Task details
Wherever a line in the data holds the word "knee", pull that line out.

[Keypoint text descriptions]
* * *

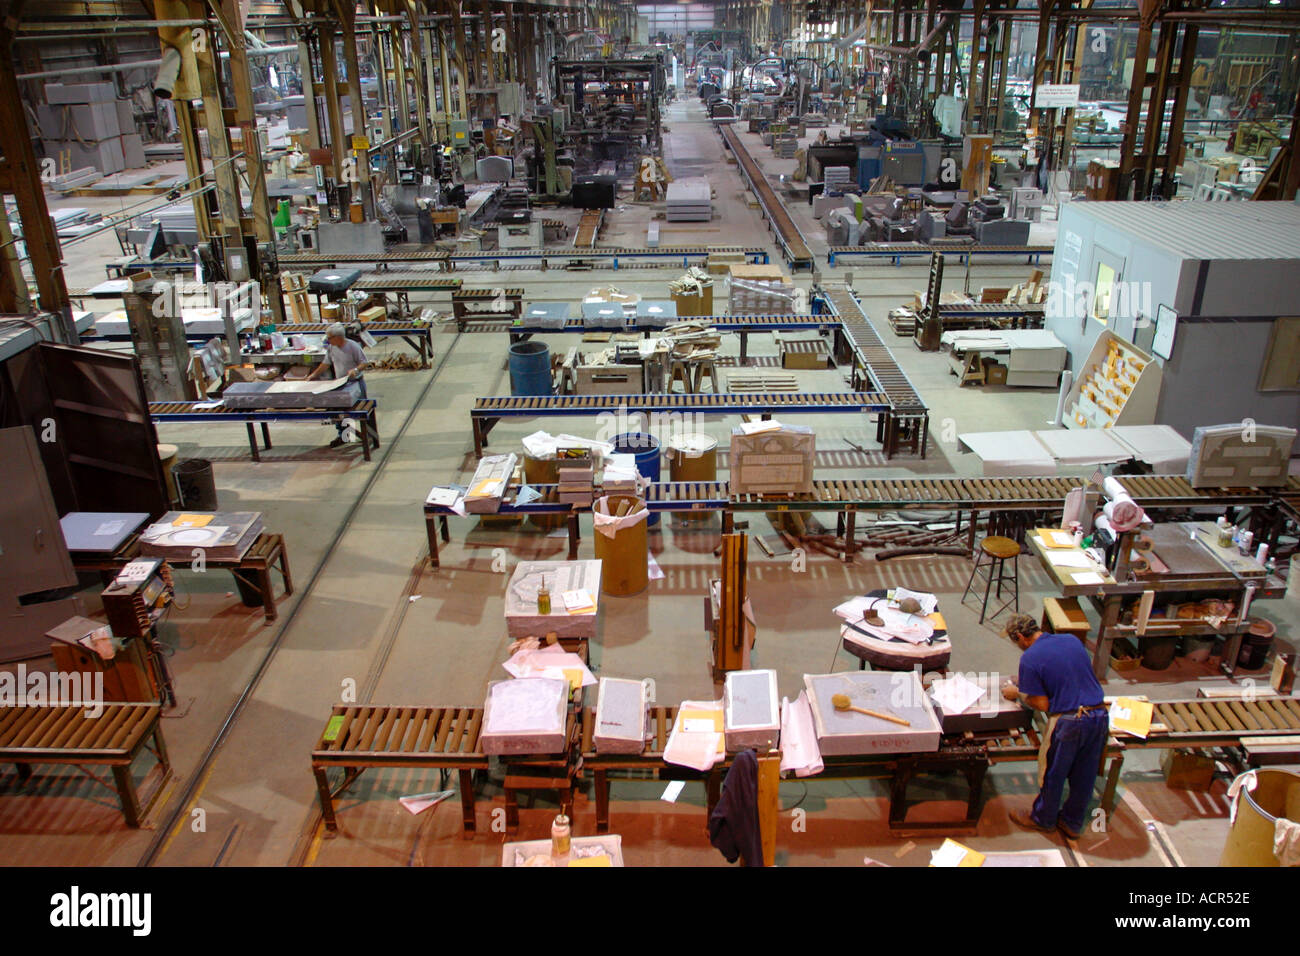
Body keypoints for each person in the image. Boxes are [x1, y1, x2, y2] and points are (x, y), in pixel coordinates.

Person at [1000, 613, 1109, 840]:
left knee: (1054, 772)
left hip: (1070, 722)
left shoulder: (1029, 658)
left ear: (1020, 637)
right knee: (1085, 774)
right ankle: (1072, 822)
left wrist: (1018, 693)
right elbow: (1068, 675)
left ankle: (1043, 818)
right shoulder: (1071, 640)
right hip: (1099, 714)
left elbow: (1042, 703)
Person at [308, 323, 371, 448]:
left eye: (330, 337)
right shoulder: (332, 347)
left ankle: (367, 436)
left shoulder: (353, 346)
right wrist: (313, 375)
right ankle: (345, 436)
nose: (328, 340)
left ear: (338, 337)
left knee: (359, 411)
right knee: (340, 412)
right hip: (340, 383)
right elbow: (326, 363)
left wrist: (356, 370)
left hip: (355, 383)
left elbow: (364, 363)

* * *

Answer to the problem
left knee: (1054, 772)
right knee: (1085, 774)
left knee: (359, 411)
right knee: (340, 412)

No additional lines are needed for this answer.